For LGBTQ youth, homelessness is a big problem

Kyle Norris
Youth at the Ruth Ellis Center voguing

Dan Savage and Terry Miller created the It Gets Better Project to keep LGBTQ youth from committing suicide, and lives have probably been saved. But, not all of the rejection LGBTQ youth face comes from classmates; sometimes the rejection comes from family members and this can mean these kids are out on the street.

One of the most serious issues facing LGBTQ youth is homelessness. A recent survey by The Palette Fund, the True Colors Fund, and the Williams Institute found that 40 percent of homeless youth are also gay.

For many LGBTQ youth, homelessness is a means of preserving their emotional and physical well-being. Nearly half of the homeless LGTBQ youth who took the survey said they ran away from home because of their family's rejection. Thirty percent reported some type of physical, emotional, or sexual abuse as the primary reason for their homelessness. 

Michigan Radio's Kyle Norris recently visited The Ruth Ellis Center, a center for at-risk and homeless LGBTQ youth in Highland Park, to learn more about the local face of this issue. While there, Norris learned these kids have to take a lot of risks to make money.

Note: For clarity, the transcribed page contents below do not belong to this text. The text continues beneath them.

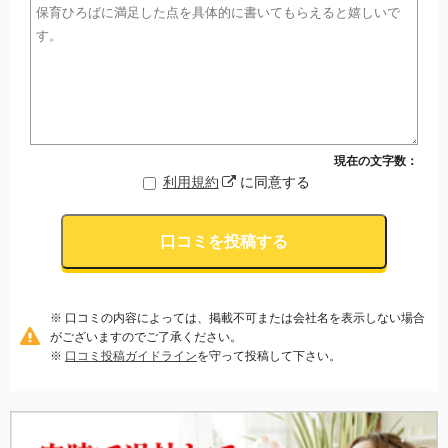
現在の文字数：
利用規約
に同意する
口コミを投稿する
※ 口コミの内容によっては、掲載不可または会社名を表示しない場合
がございますのでご了承ください。
※
口コミ投稿ガイドライン
を守って投稿して下さい。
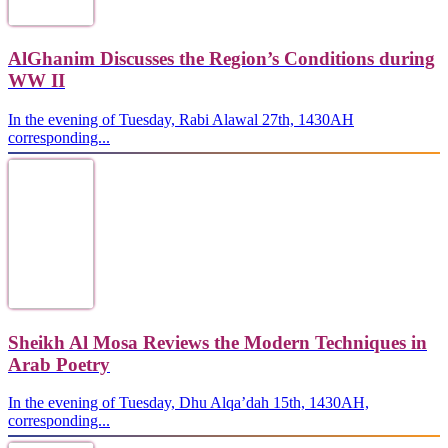
AlGhanim Discusses the Region’s Conditions during
WW II
In the evening of Tuesday, Rabi Alawal 27th, 1430AH
corresponding...
Sheikh Al Mosa Reviews the Modern Techniques in
Arab Poetry
In the evening of Tuesday, Dhu Alqa’dah 15th, 1430AH,
corresponding...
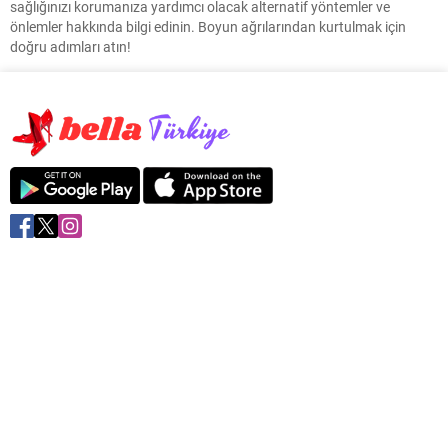
sağlığınızı korumanıza yardımcı olacak alternatif yöntemler ve
önlemler hakkında bilgi edinin. Boyun ağrılarından kurtulmak için
doğru adımları atın!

Nearly 40 percent of the youth entering the Center say they have contracted HIV. More than half say they have engaged in sex work.

But Norris also learned the youth at the Center have found a way to channel the frustration, despair, and loneliness that can come from being homeless or at-risk into something positive. It's called voguing. Created by poor and working class blacks and Latinos in New York City during the sixties and seventies, the youth at the Center say the dance provides an avenue for self-expression.

Voguing is about more than just self-expression, it also provides youth with a group of people they can rely on unconditionally - a family of sorts.

According to the youth Norris spoke to, many youth at the Center form houses to compete in voguing contests or 'balls'. A house usually consists of a mother, father, and children. In some cases, houses will adopt the mother or father's last name as the team moniker, too. When members of these houses become especially close, they turn into a family. They look out for each other. They live together. They give each other advice and support that goes beyond gay life.

Voguing isn't a permanent solution in reducing the number of LGBTQ homeless youth, but for many it makes the situation easier. Through voguing and community outreach centers, older community members have found ways to offer their support and guidance to LGBTQ youth.

But 40 percent of homeless youth are also gay, meaning the situation isn't just a 'gay problem'. It's a larger one that requires the attention of not just the gay community, but larger society as well.

The It Gets Better Project has garnered national attention. It even won the Governor's Award at the 2012 Creative Arts Emmys for "strategically, creatively and powerfully utilizing the media to educate and inspire". But will that education and inspiration lead to a collective effort to combat homelessness within the LGBTQ community? Only time will tell.